+43 1 689 29 29-0

Locky Trojaner ist der Name einer Schadsoftware für Mac OS und MS Windows, die in den meisten Ländern der Welt vorkommt. Besonders in Deutschland macht sie stark die Runde. Der Locky Trojaner verschlüsselt die Nutzerdaten (Dateien) der infizierten Computer sowie Server und anschließend wird hier ein Lösegeld gefordert.

Locky Trojaner – Wie Funktioniert er?

Der Locky Trojaner verschlüsselt alle Nutzerdaten auf einem infizierten Computer. Die verschlüsselten Daten haben danach die Endung .locky, weswegen er auch so benannt wurde. Anschließend erscheint eine Nachricht auf dem Monitor, die dem Benutzer mitteilt, dass die Dateien mit einem RSA Kryptoschlüssel verschlüsselt wurden. Im Erpresserbrief befinden sich dann ein Tor Zugang und mehrere Links, auf denen man erfährt, dass gegen Bezahlung in Form von Bitcoins ein Decryptor zur Entschlüsselung der Daten erworben werden kann. Die Entschlüsselung der Daten ist nach Bezahlung dennoch nicht garantiert.

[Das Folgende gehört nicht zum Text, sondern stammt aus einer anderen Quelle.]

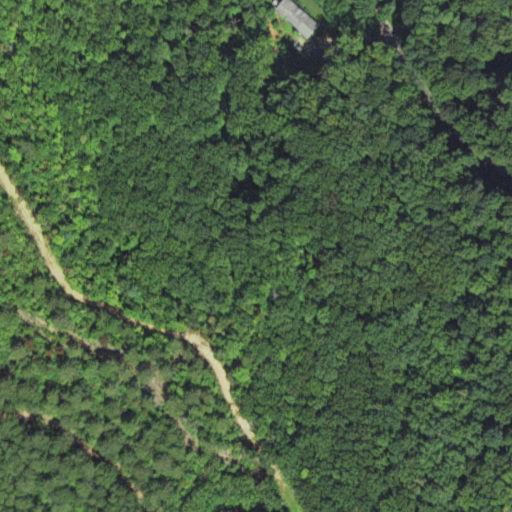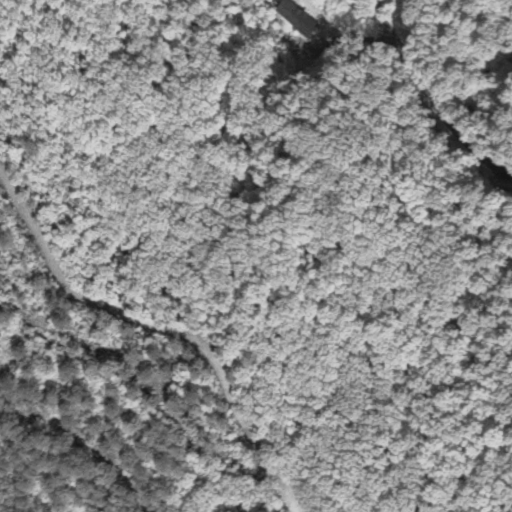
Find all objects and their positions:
building: (290, 14)
road: (420, 79)
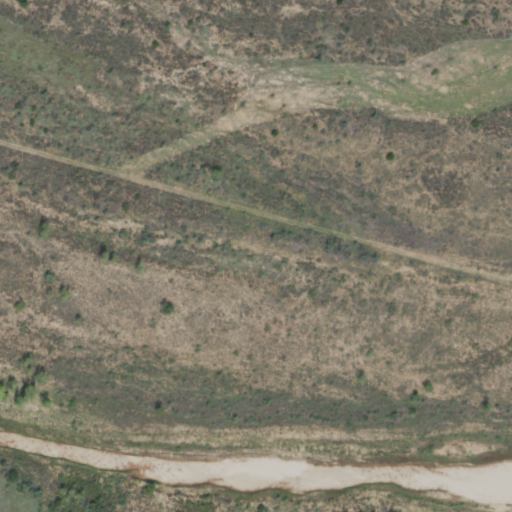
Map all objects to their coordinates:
river: (254, 464)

Locky Trojaner – Wie verbreitet er sich?

Die Verbreitung des Locky Trojaner erfolgt großteils als Anhang per Mail. Diese E-Mails sind oft als Rechnung oder Bewerbung getarnt. Wenn man ein solches Dokument öffnet, wird man gebeten, das hinterlegte Makro anzuwenden, um das Dokument korrekt darstellen zu können. Der Locky Trojaner konnte sich auf diese Weise allein in Deutschland in wenigen Tagen im Februar 2016 schnell ausbreiten und rund 16500 Computer an einem Tag infizieren.

Ende Februar 2016 kamen Meldungen, dass der Locky Trojaner auch als komprimierte JavaScript-Datei in Mails verschickt wird. Diese wurden auch als Rechnung oder Bewerbung getarnt. Die JavaScript-Datei hat unter anderen folgende Bezeichnung: Bewerbung.pdf.js (.js wird allerdings nur angezeigt, wenn dies unter Windows so eingestellt wird – nicht Standard).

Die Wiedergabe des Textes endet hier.